**INPUT RECORDS**
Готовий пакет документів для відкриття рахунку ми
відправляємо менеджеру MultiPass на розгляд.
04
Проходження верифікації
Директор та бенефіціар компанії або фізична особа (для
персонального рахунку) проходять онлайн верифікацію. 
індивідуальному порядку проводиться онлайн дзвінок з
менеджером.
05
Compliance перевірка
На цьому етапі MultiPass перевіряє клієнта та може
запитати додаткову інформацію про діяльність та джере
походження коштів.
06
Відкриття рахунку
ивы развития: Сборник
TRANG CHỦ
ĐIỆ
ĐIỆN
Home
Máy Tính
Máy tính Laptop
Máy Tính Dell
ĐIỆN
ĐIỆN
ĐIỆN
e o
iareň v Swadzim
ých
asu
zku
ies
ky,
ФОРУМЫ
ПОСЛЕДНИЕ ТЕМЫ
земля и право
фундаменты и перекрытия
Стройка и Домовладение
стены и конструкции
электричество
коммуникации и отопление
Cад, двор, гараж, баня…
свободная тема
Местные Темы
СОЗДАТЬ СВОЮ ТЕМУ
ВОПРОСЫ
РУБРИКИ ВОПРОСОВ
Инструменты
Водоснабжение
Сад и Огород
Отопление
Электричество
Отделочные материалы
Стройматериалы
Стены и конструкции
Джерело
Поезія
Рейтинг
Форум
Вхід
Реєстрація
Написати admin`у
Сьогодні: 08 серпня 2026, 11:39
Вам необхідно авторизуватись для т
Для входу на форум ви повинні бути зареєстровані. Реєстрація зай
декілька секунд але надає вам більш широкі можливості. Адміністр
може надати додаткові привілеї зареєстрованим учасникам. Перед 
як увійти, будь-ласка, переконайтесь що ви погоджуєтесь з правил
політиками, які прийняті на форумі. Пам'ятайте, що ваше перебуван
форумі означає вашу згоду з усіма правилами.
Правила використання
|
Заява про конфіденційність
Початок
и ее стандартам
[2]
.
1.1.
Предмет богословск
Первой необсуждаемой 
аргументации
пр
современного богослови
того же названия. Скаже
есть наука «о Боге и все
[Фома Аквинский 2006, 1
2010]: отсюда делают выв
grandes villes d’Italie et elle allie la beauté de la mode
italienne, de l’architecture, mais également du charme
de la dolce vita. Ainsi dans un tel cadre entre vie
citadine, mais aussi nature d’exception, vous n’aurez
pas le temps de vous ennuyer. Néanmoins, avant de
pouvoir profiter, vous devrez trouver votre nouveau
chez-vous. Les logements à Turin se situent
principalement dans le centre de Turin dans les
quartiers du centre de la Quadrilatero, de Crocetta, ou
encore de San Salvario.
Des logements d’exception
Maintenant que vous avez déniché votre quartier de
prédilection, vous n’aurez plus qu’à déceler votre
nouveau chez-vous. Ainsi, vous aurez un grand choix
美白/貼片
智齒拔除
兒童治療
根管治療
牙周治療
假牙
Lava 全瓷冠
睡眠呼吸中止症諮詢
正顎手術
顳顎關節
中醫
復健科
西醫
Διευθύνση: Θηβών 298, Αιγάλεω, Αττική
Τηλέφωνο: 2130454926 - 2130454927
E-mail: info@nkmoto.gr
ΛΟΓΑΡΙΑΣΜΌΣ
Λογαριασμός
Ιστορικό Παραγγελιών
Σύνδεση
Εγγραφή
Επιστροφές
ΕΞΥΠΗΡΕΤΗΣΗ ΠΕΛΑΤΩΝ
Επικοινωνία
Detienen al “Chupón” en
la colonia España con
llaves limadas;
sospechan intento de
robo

**TASK TO CARRY OUT**
Check every line of the data, and copy the ones that contain "chez".

**SOLVED EXERCISE**
chez-vous. Les logements à Turin se situent
nouveau chez-vous. Ainsi, vous aurez un grand choix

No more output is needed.